The general format for a model container is

    
    
model <- tundra::tundraContainer$new(
  keyword          = "lm", # Keyword describing the model
  train_function   = identity, # training function
  predict_function = identity, # prediction function
  munge_procedure  = list(), # A list of mungepieces to apply before
                             # training / prediction.
  default_args     = list(), # Default training arguments
  internal         = list()  # A list for specifying additional attributes, e.g.,
                             # domain-specific metadata for the model.
)
    
    
  

Note the last three arguments. By default, tundra containers perform no feature engineering on the data given to the train or predict function.

However, it is possible to specify a list of mungepieces that will effectively make the model object capable of handling arbitrarily messy production or validation data during prediction: the munge procedure simply gets executed using the predict versions of the mungepieces prior to running the predict function.

Help from the modeling engine

The modeling engine abstracts away the creation of a tundra container by following the convention below.

  • Classifiers, meaning pairs of train and predict functions on the training data, are specified in the lib/classifiers directory by defining a train and predict local variable representing the training and prediction function, respectively.
  • Classifiers are parametrized by a list which is given to the second argument of the training function. The value given by the "model" key in the model file is a list specifying the parameters to be passed in to the training function.

With these two abstractions in hand, we can cleanly create portable model containers that can be used for running validation experiments on future distributions of the data or even live in production systems.

    
    
 
    
    
  

Next Steps

Appendix: Model deflation

R's easy serialization capability seems like a free lunch but there is a dangerous trade-off. If you use environments or functions (which implicitly have an environment attached) anywhere in your model objects it is possible to capture far more than you intended upon serialization.

For example, instead of capturing just the model objects, you might capture most of the data in the global environment and store gigabytes of unnecessary serialized R objects!
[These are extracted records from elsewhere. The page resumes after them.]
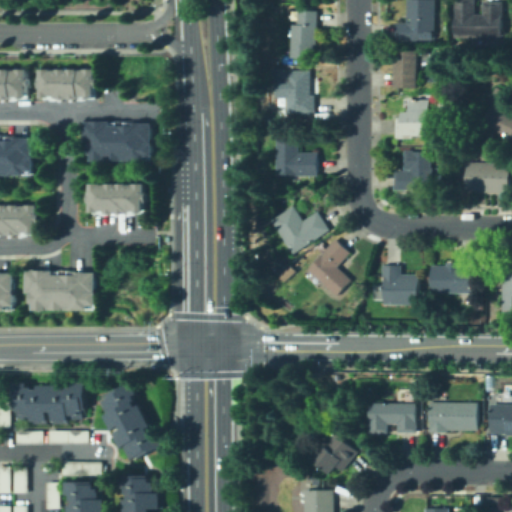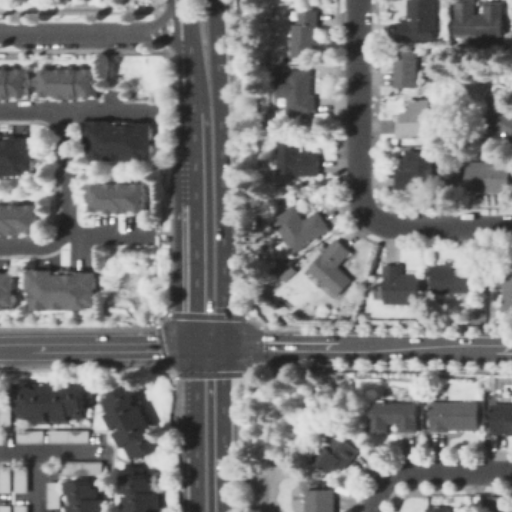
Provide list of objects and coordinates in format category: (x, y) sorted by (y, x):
building: (293, 16)
road: (163, 18)
building: (477, 19)
building: (480, 19)
building: (416, 21)
building: (420, 21)
road: (73, 32)
building: (303, 32)
building: (307, 34)
road: (170, 42)
road: (190, 46)
road: (217, 46)
building: (407, 66)
building: (408, 69)
building: (14, 82)
building: (67, 82)
building: (15, 84)
building: (70, 84)
building: (296, 89)
building: (298, 92)
building: (500, 110)
building: (501, 110)
road: (111, 111)
building: (414, 118)
building: (417, 120)
building: (118, 139)
building: (120, 141)
building: (17, 154)
building: (18, 157)
building: (292, 157)
building: (296, 158)
building: (414, 170)
building: (418, 171)
road: (67, 174)
building: (487, 176)
building: (490, 177)
road: (359, 180)
building: (457, 185)
building: (117, 197)
building: (119, 198)
road: (207, 216)
building: (20, 218)
building: (19, 220)
building: (298, 227)
building: (301, 229)
road: (107, 235)
building: (330, 266)
building: (331, 268)
building: (451, 277)
building: (454, 278)
building: (396, 286)
building: (507, 286)
building: (400, 287)
building: (508, 288)
building: (61, 289)
building: (65, 291)
building: (8, 293)
building: (426, 310)
building: (284, 319)
traffic signals: (210, 345)
road: (105, 346)
road: (273, 346)
road: (415, 347)
road: (503, 348)
building: (319, 388)
building: (49, 402)
building: (51, 402)
building: (6, 415)
building: (391, 415)
building: (452, 415)
building: (455, 416)
building: (394, 417)
building: (500, 418)
building: (502, 419)
building: (128, 421)
building: (130, 424)
road: (210, 428)
building: (31, 437)
building: (69, 437)
building: (334, 450)
road: (54, 452)
building: (333, 452)
building: (83, 468)
road: (430, 473)
building: (5, 478)
building: (6, 479)
building: (315, 479)
building: (22, 480)
road: (38, 482)
building: (142, 493)
building: (140, 494)
building: (54, 496)
building: (83, 496)
building: (87, 497)
building: (317, 500)
building: (321, 500)
building: (500, 500)
building: (4, 508)
building: (6, 508)
building: (21, 509)
building: (437, 509)
building: (501, 509)
building: (502, 509)
building: (440, 510)
building: (22, 511)
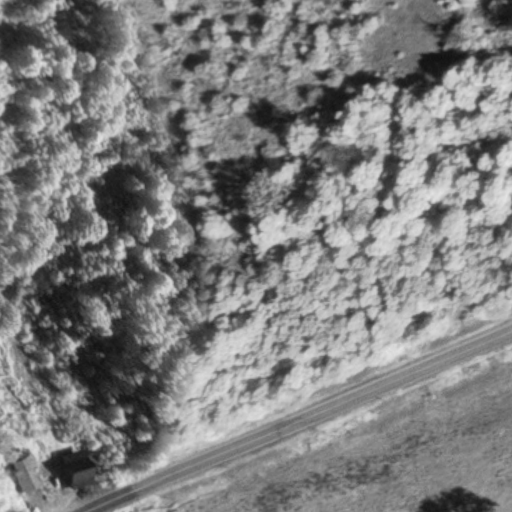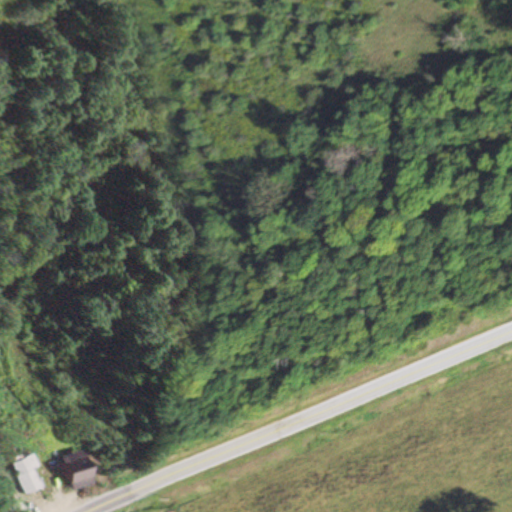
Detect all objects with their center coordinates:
road: (298, 420)
building: (67, 471)
building: (20, 475)
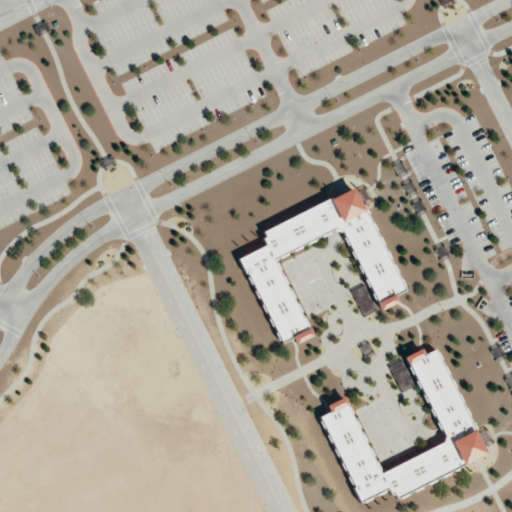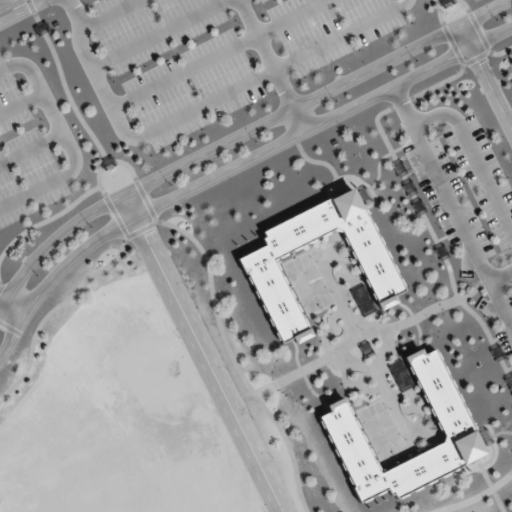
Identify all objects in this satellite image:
road: (14, 6)
road: (502, 24)
road: (487, 70)
road: (302, 114)
building: (316, 259)
building: (361, 300)
road: (11, 303)
road: (205, 351)
building: (399, 376)
building: (406, 436)
road: (475, 497)
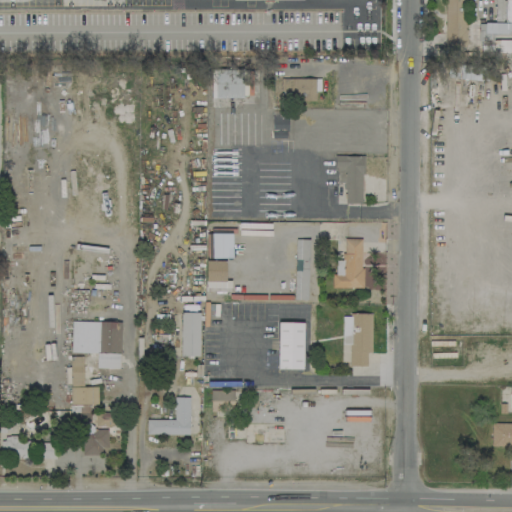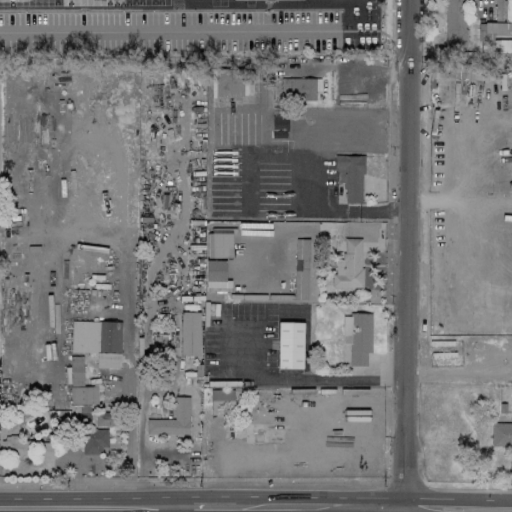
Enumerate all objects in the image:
building: (454, 22)
building: (496, 24)
road: (165, 31)
building: (225, 82)
building: (298, 88)
building: (349, 176)
road: (330, 210)
building: (219, 242)
road: (406, 254)
building: (348, 265)
building: (300, 268)
building: (215, 275)
building: (189, 333)
building: (356, 336)
building: (97, 340)
building: (289, 345)
road: (304, 377)
building: (79, 384)
road: (128, 387)
building: (221, 399)
building: (102, 418)
building: (171, 419)
building: (501, 433)
building: (94, 440)
building: (13, 447)
building: (44, 449)
road: (455, 498)
road: (201, 507)
road: (178, 509)
road: (405, 510)
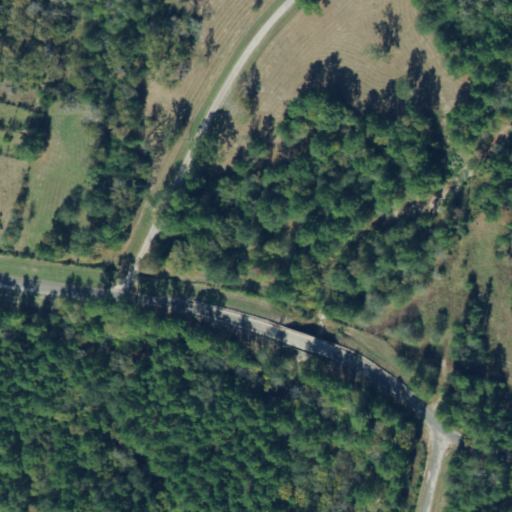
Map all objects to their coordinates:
road: (273, 183)
building: (415, 321)
road: (257, 391)
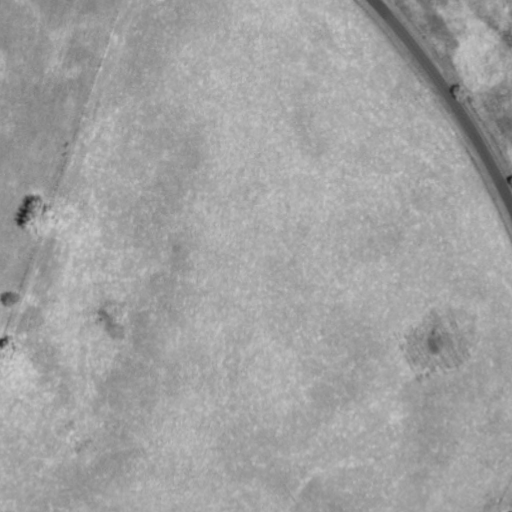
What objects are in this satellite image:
road: (450, 98)
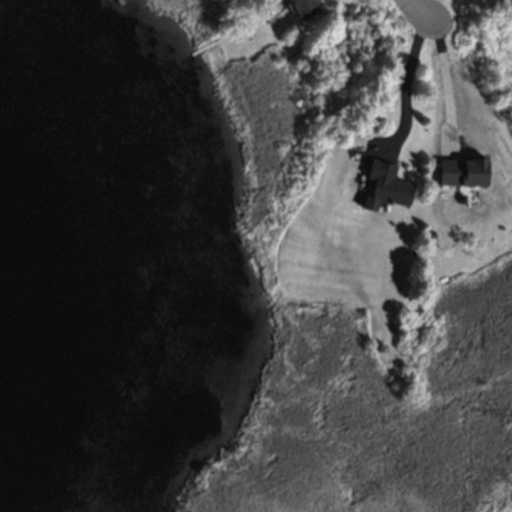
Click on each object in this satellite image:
building: (301, 7)
road: (420, 13)
road: (451, 81)
road: (407, 91)
building: (384, 182)
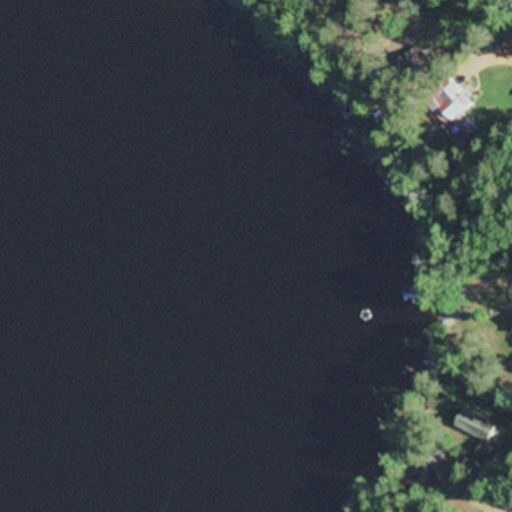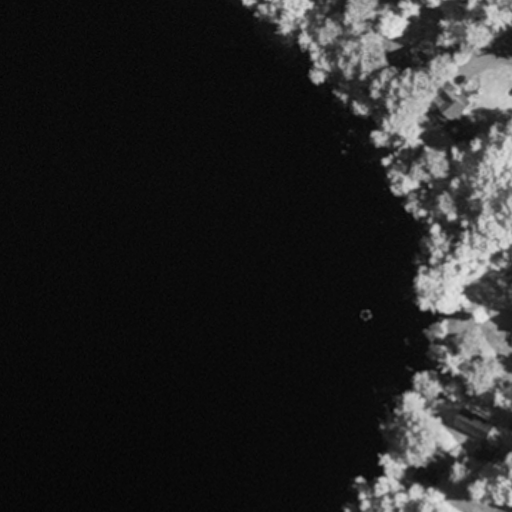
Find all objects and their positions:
building: (459, 112)
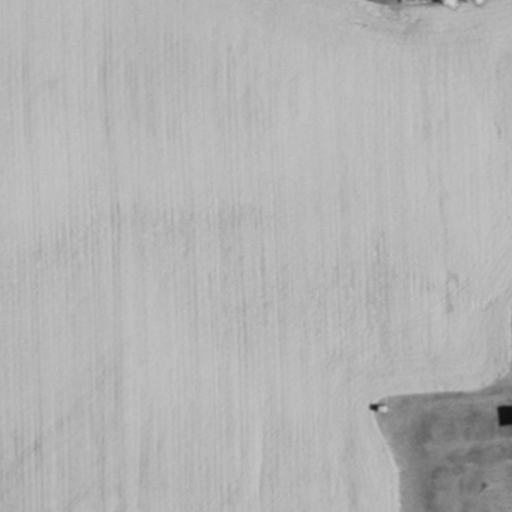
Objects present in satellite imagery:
crop: (243, 245)
building: (506, 425)
building: (486, 429)
building: (440, 478)
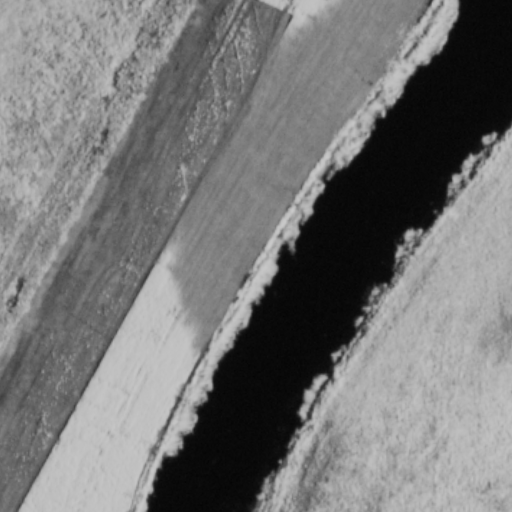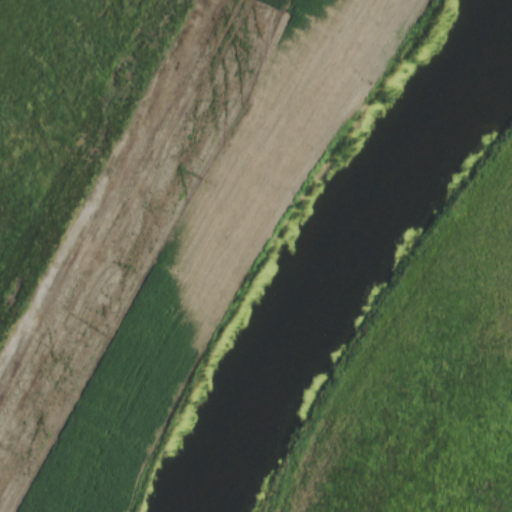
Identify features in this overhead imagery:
river: (342, 256)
This is not a problem in languages like Python or Java because every object must have its own serialization (pickling) code.

To relieve this issue, the modeling engine comes with some simple deflation triggers that prune any closures (functions) on the model objects from carrying too much information. Because R is such a dynamic language, there is in general no way of identifying what will be needed by a given function, but we try our best: we assume the train and predict functions of a classifier are pure.

Pure functions do not make use of global variables or variables in the parent environment of the function. This rules out helper functions but increases stability and serializability. Simply put your helpers in the body of the train or predict functions.

If you find your model objects getting large unexpectedly, carefully examine your code and what you are storing in input, or modify the model stage accordingly.

Appendix: Custom Serializers

A lot of R models serialize out-of-the-box, but some models (like xgboost) represent their underlying state in a C structure which is not natively serializable by R.

For such models, you may have to define additional serialization procedures. TODO: Explain how.